Juste après l’annonce des lauréats des prix Nobel de cette
année, le Camp Jeune Judée, un camp d’été sioniste où j’ai passé une partie de
ma jeunesse, a envoyé un tweet qui m’a fait réfléchir : “Saviez-vous que […]
sur les huit personnes qui ont gagné les prix Nobel, six sont juives, deux israéliennes
et une survivante de l’Holocauste ?”
Je le savais, bien sûr, comme tout le monde. Au cours des
semaines suivantes, j’ai lu des centaines de tweets et des dizaines de posts
sur les remarquables résultats des juifs à Stockholm. J’ai vu que la nouvelle
faisait la une des journaux télévisés des trois chaînes d’information
israéliennes, j’ai reçu des mails enthousiastes de membres de ma famille et
j’ai entendu des discussions à ce sujet à la cafétéria de l’université.

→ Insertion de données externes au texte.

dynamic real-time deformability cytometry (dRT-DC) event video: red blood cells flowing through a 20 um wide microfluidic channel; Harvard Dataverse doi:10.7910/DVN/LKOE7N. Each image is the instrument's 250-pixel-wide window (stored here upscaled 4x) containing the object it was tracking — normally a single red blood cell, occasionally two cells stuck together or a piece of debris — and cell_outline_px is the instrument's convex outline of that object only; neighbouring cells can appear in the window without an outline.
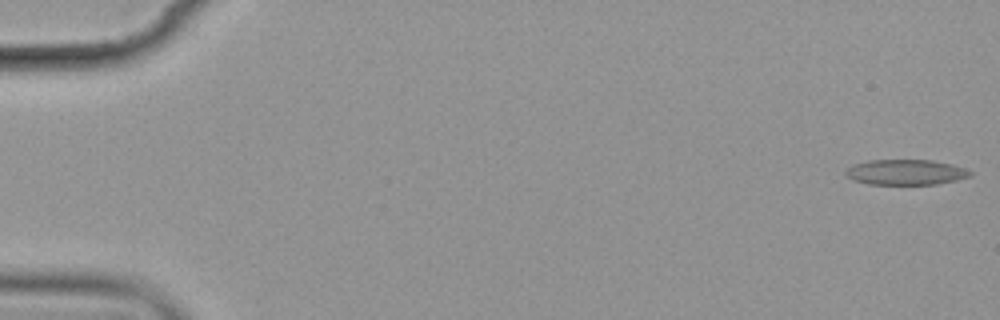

Si la plupart des réactions étaient triomphalistes (“Des
super-juifs : nos incroyables statistiques de prix Nobel”, titrait un
journal), certaines étaient plus réservées. En Israël, le fait que deux
lauréats du prix de chimie aient abandonné l’Etat juif quand ils ont compris
qu’il n’avait pas de travail pour eux a tempéré notre orgueil national, comme
si nous nous autocensurions. Dans d’autres pays, des rabbins et des experts ont
cherché à expliquer les impressionnantes performances des juifs en science. Des théories douteusesEn
gros, deux théories ont circulé. L’une est que les juifs ont le gène de
l’excellence. Charles Murray, chercheur à l’American Enterprise Institute et
coauteur de The Bell Curve (1994), a
défendu cette théorie il y a quelques années dans un article intitulé “Le génie
juif” paru dans la revue Commentary, où il
écrit carrément que “quelque chose dans les gènes explique le Q.I. élevé des
juifs”. Une autre théorie est que les juifs aiment les études, comme
l’Israélien Robert Aumann, lauréat du prix Nobel d’économie, l’a expliqué sur
Galei Tsahal, la radio de l’armée : les maisons juives sont remplies de
livres. Nous accordons une grande importance aux activités intellectuelles
depuis des générations.
Il y a tout lieu de douter de ces deux théories. D’une part, les excellents
résultats des juifs en science ne sont pas nouveaux. Quand le grand folkloriste
juif Joseph Jacobs a entrepris en 1886 de comparer les talents des juifs à ceux
d’autres Occidentaux, il a constaté que leurs résultats étaient médiocres dans
toutes les disciplines scientifiques à l’exception de la médecine. Par
ailleurs, durant les premières décennies du XXe siècle, le
psychologue de Princeton, Carl Brigham, a testé l’intelligence des juifs aux
Etats-Unis et a conclu qu’ils avaient “une intelligence moyenne inférieure à
celle relevée dans tous les autres pays en dehors de la Pologne et de
l’Italie”. L’excellence juive en sciences est un phénomène qu’on a observé
durant les décennies qui ont précédé et surtout suivi la Seconde Guerre
mondiale ; il est trop récent pour qu’on puisse l’expliquer par la
sélection naturelle ou même par d’anciennes traditions culturelles.Les sciences comme outil d’intégration
La véritable explication de la réussite juive en sciences
réside ailleurs. Le début du XXe siècle a été marqué par des
migrations massives de juifs aux Etats-Unis, dans les villes russes (puis soviétiques)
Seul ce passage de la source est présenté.